In den folgenden Jahren konzentrierten sich Aktivitäten vor allem auf den Innenausbau. Die östlichen Vorhallen entstanden 1438. Die im Jahr 1458 begonnene Einwölbung der Seitenschiffe war nur durch massive Spenden der Familien Besserer und Wespach möglich geworden. Die Funk-Kapelle machte den Anfang einer Reihe von Kapellenstiftungen in der Basilika. So kamen 1476 die Vöhlin-Kapelle und 1482 die Zwicker-Kapelle hinzu. 1489–1491 konnte durch den Abbruch zweier Häuser in der Zangmeisterstraße das Langhaus um zwei Joche erweitert werden. Da die Memminger Baumeister mit dieser heiklen Aufgabe überfordert waren, konnte der Rat der Stadt den Ulmer Baumeister Matthäus Böblinger gewinnen. Von 1496 bis 1500 wurde der Chor neu errichtet und damit die größte Stadtpfarrkirche zwischen Bodensee und Lech vollendet.

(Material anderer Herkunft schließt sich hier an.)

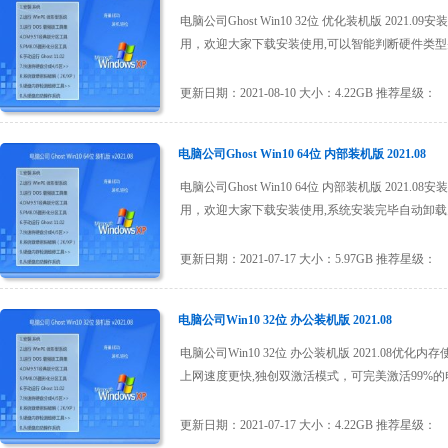
电脑公司Ghost Win10 32位 优化装机版 2
用，欢迎大家下载安装使用,可以智能判断硬件类型并安
更新日期：2021-08-10 大小：4.22GB 推荐星级：
电脑公司Ghost Win10 64位 内部装机版 2021.08
电脑公司Ghost Win10 64位 内部装机版 2
用，欢迎大家下载安装使用,系统安装完毕自动卸载多余
更新日期：2021-07-17 大小：5.97GB 推荐星级：
电脑公司Win10 32位 办公装机版 2021.08
电脑公司Win10 32位 办公装机版 2021.0
上网速度更快,独创双激活模式，可完美激活99%的电脑
更新日期：2021-07-17 大小：4.22GB 推荐星级：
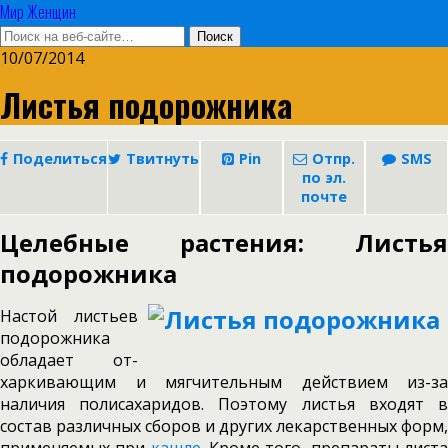
Мир Женщин
10/07/2014
Листья подорожника
Поделиться
Твитнуть
Pin
Отпр.
SMS
по эл.
почте
Целебные растения: Листья
подорожника
Настой листьев
подорожника
обладает от­
харкивающим и мягчительным действием из-за
наличия полисахаридов. Поэтому листья входят в
состав различных сборов и других лекарственных форм,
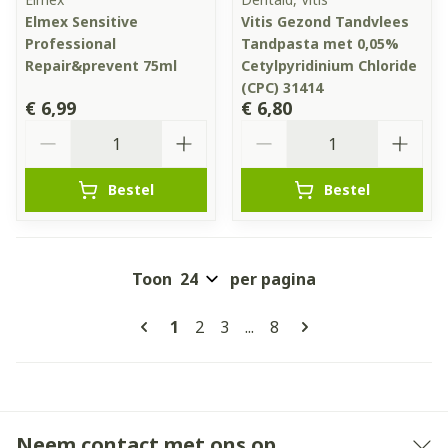
Elmex Sensitive
Vitis Gezond Tandvlees
Professional
Tandpasta met 0,05%
Repair&prevent 75ml
Cetylpyridinium Chloride
(CPC) 31414
€ 6,99
€ 6,80
Aantal
Aantal
Bestel
Bestel
Toon
per pagina
Pagina's
U lees momenteel pagina
Pagina
Pagina
Pagina
1
2
3
...
8
Neem contact met ons op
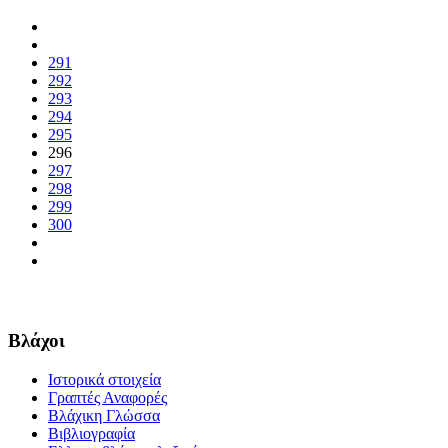
291
292
293
294
295
296
297
298
299
300
Βλάχοι
Ιστορικά στοιχεία
Γραπτές Αναφορές
Βλάχικη Γλώσσα
Βιβλιογραφία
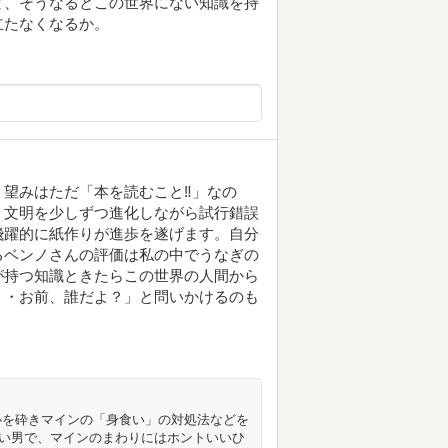
ど、そうなるとこの世界にない知識を持
立たなくなるか。
望みはただ「本を読むこと‼」なの
。文明を少しずつ進化しながら試行錯誤
飛躍的に紙作りが進歩を遂げます。自分
るベンノさんの評価は私の中でうなぎの
が持つ知識ときたらこの世界の人間から
・・お前、誰だよ？」と問いかけるのも
心を砕きマインの「身食い」の対処法などを
い男で、マインのまわりにはホントいいひ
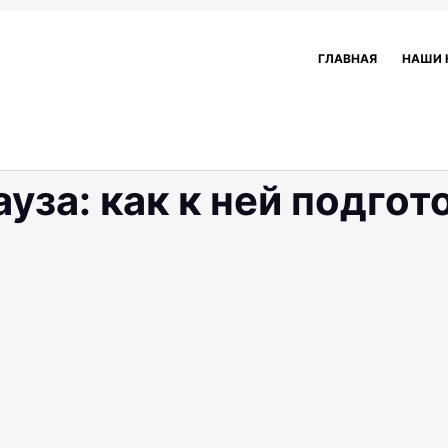
ГЛАВНАЯ
НАШИ 
уза: как к ней подгот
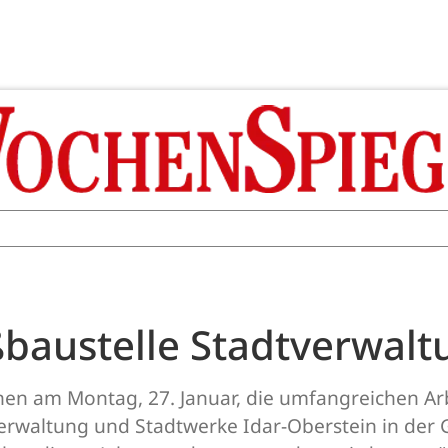
ßbaustelle Stadtverwalt
nen am Montag, 27. Januar, die umfangreichen Ar
rwaltung und Stadtwerke Idar-Oberstein in der 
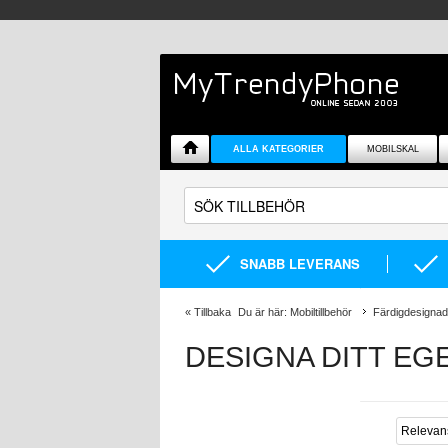
ALLA KATEGORIER
MOBILSKAL
SNABB LEVERANS
«
Tillbaka
Du är här:
Mobiltillbehör
Färdigdesignad
DESIGNA DITT EG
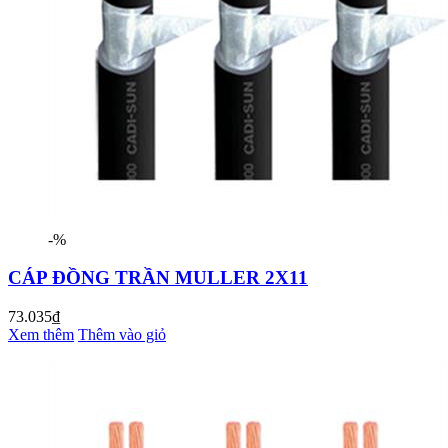
-%
CÁP ĐỒNG TRẦN MULLER 2X11
73.035₫
Xem thêm
Thêm vào giỏ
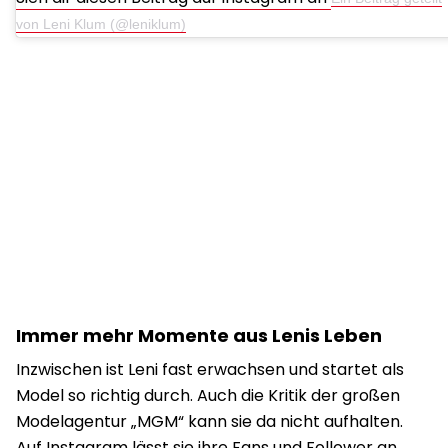
von Leni Klum (@leniklum)
Immer mehr Momente aus Lenis Leben
Inzwischen ist Leni fast erwachsen und startet als
Model so richtig durch. Auch die Kritik der großen
Modelagentur „MGM“ kann sie da nicht aufhalten.
Auf Instagram lässt sie ihre Fans und Follower an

Pfarrkirche und Reformation
Blick von der Orgelempore in das Kirchenschiff mit Kanzel und Hochaltar
Unter dem Schweizer Prediger Christoph Schappeler verbreitete sich in Memmingen ab 1524 die Reformation. Schappeler hatte eine gut dotierte Predigerstelle der Vöhlin-Kapelle in St. Martin inne und vollzog in diesem Jahr erstmals in deutscher Sprache die Taufe. Zusammen mit Lindau, Konstanz und Straßburg legte die zunächst zwinglianisch orientierte Stadt auf dem Augsburger Reichstag 1530 ein Sonderbekenntnis vor, die Confessio Tetrapolitana (Vierstädtebekenntnis).

Ein Stadtratsbeschluss aus dem Jahr 1531, der besagte, dass sämtliche kirchlichen Kultgegenstände aus den Kirchen der Stadt verschwinden mussten, führte zum größten Verlust an Ausstattungselementen von St. Martin. Die Kirche verlor 21 Seitenaltäre und den spätgotischen Hochaltar im Chorraum. Von der Einrichtung des Hochchores verblieb nur das Chorgestühl.

Zur lutherischen Lehre bekannte sich die Stadt im Jahr 1532 durch die Übernahme der Augsburger Konfession. Endgültig wurde Memmingen und damit auch St. Martin 1536 durch die Annahme der Wittenberger Konkordie der lutherischen Lehre verpflichtet.